• REQUIRED TASKS:
**a)** Answer these questions using the Night's End review:
(i) Who directed Night's End?
(ii) What does the agoraphobe discover about his apartment?
(iii) Which earlier Shudder original does the review name as a lockdown era horror movie?
**b)** From the Night's End review, extract word for word everything from "The Movie Waffler New" down to "apartment is haunted.".

• PROVIDED TEXT:
________________________________________

The Movie Waffler New Release Review [Shudder] - NIGHT’S END | The Movie Waffler

New Release Review [Shudder] - NIGHT’S END

night's end review
An agoraphobe seeks help online when he discovers his apartment is haunted.

Review by Eric Hillis

Directed by: Jennifer Reeder

Starring: Geno Walker, Kate Arrington, Felonious Munk, Lawrence Grimm, Michael Shannon

night's end poster

Focussed on a single central character who never leaves their apartment and communicates with others through his laptop, Jennifer Reeder's Night's End may never reference Covid, but it's very a product of the pandemic. While lockdown era horror movies like the earlier Shudder original Host doubled down on having their action play out entirely on computer screens, Night's End finds itself caught in a no man's land, part conventional haunted house movie, part screenlife thriller.

________________________________________

(Extracted records)
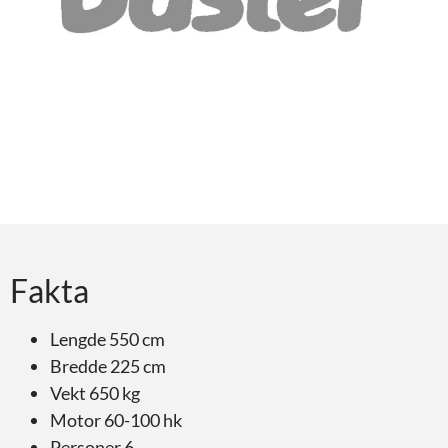
Fakta
Lengde 550 cm
Bredde 225 cm
Vekt 650 kg
Motor 60-100 hk
Personer 6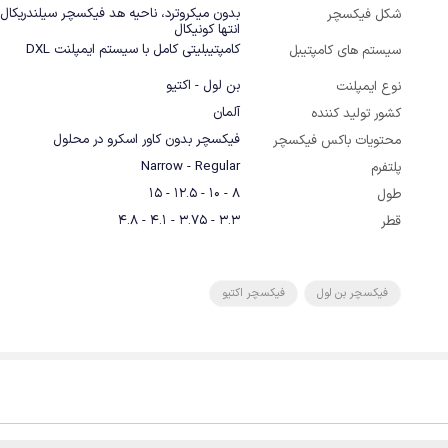
بدون میکروترد، ناحیه هد فیکسچر سیلندریکال و
شکل فیکسچر
انتها کونیکال
کامپتیبلیتی کامل با سیستم ایمپلنت DXL
سیستم های کامپتیبل
بن لول - اکتیو
نوع ایمپلنت
آلمان
کشور تولید کننده
فیکسچر بدون کاور اسکرو در محلول
محتویات باکس فیکسچر
Narrow - Regular
پلتفرم
8 - 10 - 12.5 - 15
طول
3.3 - 3.75 - 4.1 - 4.8
قطر
فیکسچر بن لول
فیکسچر اکتیو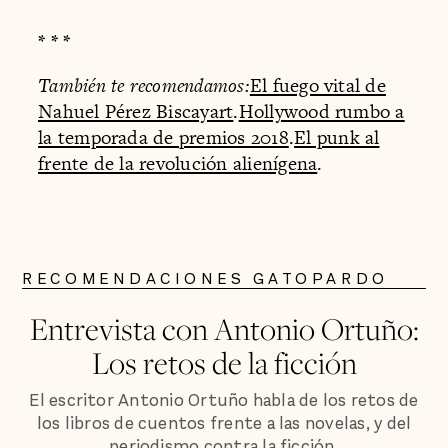
* * *
También te recomendamos:
El fuego vital de
Nahuel Pérez Biscayart
.
Hollywood rumbo a
la temporada de premios 2018
.
El punk al
frente de la revolución alienígena
.
RECOMENDACIONES GATOPARDO
Entrevista con Antonio Ortuño:
Los retos de la ficción
El escritor Antonio Ortuño habla de los retos de
los libros de cuentos frente a las novelas, y del
periodismo contra la ficción.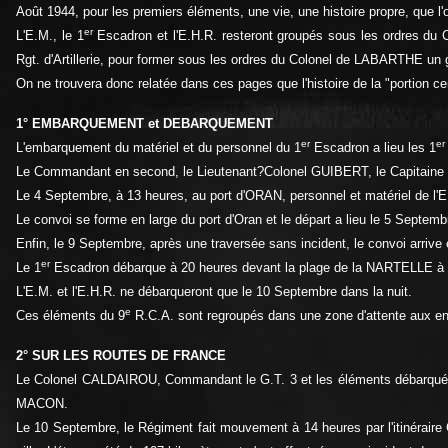
Août 1944, pour les premiers éléments, une vie, une histoire propre, que l'o
er
L'E.M., le 1
Escadron et l'E.H.R. resteront groupés sous les ordres du
Rgt. d'Artillerie, pour former sous les ordres du Colonel de LABARTHE un
On ne trouvera donc relatée dans ces pages que l'histoire de la "portion ce
1° EMBARQUEMENT et DEBARQUEMENT
er
er
L'embarquement du matériel et du personnel du 1
Escadron a lieu les 1
Le Commandant en second, le Lieutenant?Colonel GUIBERT, le Capitaine
Le 4 Septembre, à 13 heures, au port d'ORAN, personnel et matériel de l'
Le convoi se forme en large du port d'Oran et le départ a lieu le 5 Septem
Enfin, le 9 Septembre, après une traversée sans incident, le convoi arriv
er
Le 1
Escadron débarque à 20 heures devant la plage de la NARTELLE à
L'E.M. et l'E.H.R. ne débarqueront que le 10 Septembre dans la nuit.
e
Ces éléments du 9
R.C.A. sont regroupés dans une zone d'attente aux 
2° SUR LES ROUTES DE FRANCE
Le Colonel CALDAIROU, Commandant le G.T. 3 et les éléments débarqué
MACON.
Le 10 Septembre, le Régiment fait mouvement à 14 heures par l'itinérai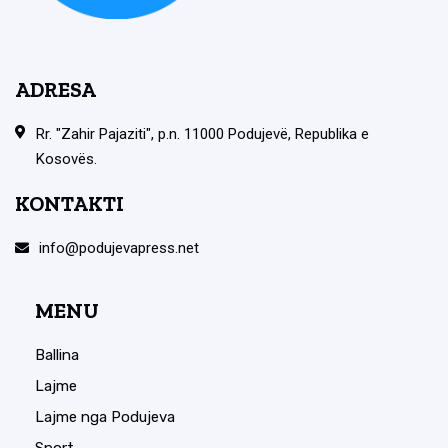
ADRESA
Rr. "Zahir Pajaziti", p.n. 11000 Podujevë, Republika e
Kosovës.
KONTAKTI
info@podujevapress.net
MENU
Ballina
Lajme
Lajme nga Podujeva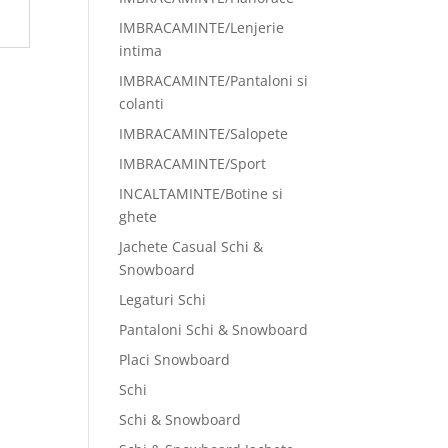
IMBRACAMINTE/Lenjerie
intima
IMBRACAMINTE/Pantaloni si
colanti
IMBRACAMINTE/Salopete
IMBRACAMINTE/Sport
INCALTAMINTE/Botine si
ghete
Jachete Casual Schi &
Snowboard
Legaturi Schi
Pantaloni Schi & Snowboard
Placi Snowboard
Schi
Schi & Snowboard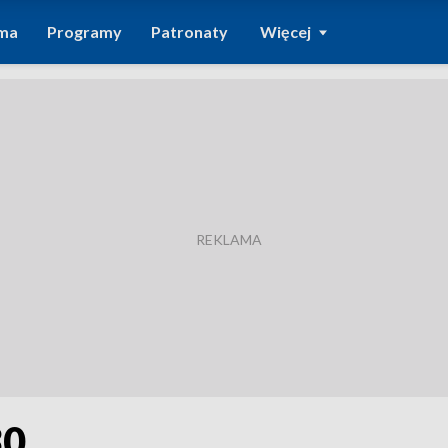
ma
Programy
Patronaty
Więcej
30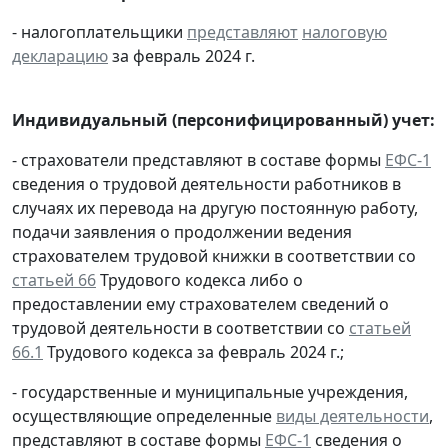
- налогоплательщики
представляют
налоговую
декларацию
за февраль 2024 г.
Индивидуальный (персонифицированный) учет:
- страхователи представляют в составе формы
ЕФС-1
сведения о трудовой деятельности работников в
случаях их перевода на другую постоянную работу,
подачи заявления о продолжении ведения
страхователем трудовой книжки в соответствии со
статьей 66
Трудового кодекса либо о
предоставлении ему страхователем сведений о
трудовой деятельности в соответствии со
статьей
66.1
Трудового кодекса за февраль 2024 г.;
- государственные и муниципальные учреждения,
осуществляющие определенные
виды деятельности
,
представляют в составе формы
ЕФС-1
сведения о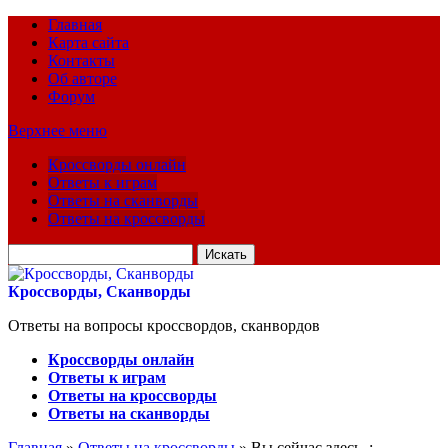
Главная
Карта сайта
Контакты
Об авторе
Форум
Верхнее меню
Кроссворды онлайн
Ответы к играм
Ответы на сканворды
Ответы на кроссворды
Искать
для:
Кроссворды, Сканворды
Ответы на вопросы кроссвордов, сканвордов
Кроссворды онлайн
Ответы к играм
Ответы на кроссворды
Ответы на сканворды
Главная
»
Ответы на кроссворды
» Вы сейчас здесь :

________________________________________

• OUTPUTS IN ORDER:
**a)**
(i) Jennifer Reeder
(ii) It is haunted.
(iii) Host

**b)**
The Movie Waffler New Release Review [Shudder] - NIGHT’S END | The Movie Waffler

New Release Review [Shudder] - NIGHT’S END

night's end review
An agoraphobe seeks help online when he discovers his apartment is haunted.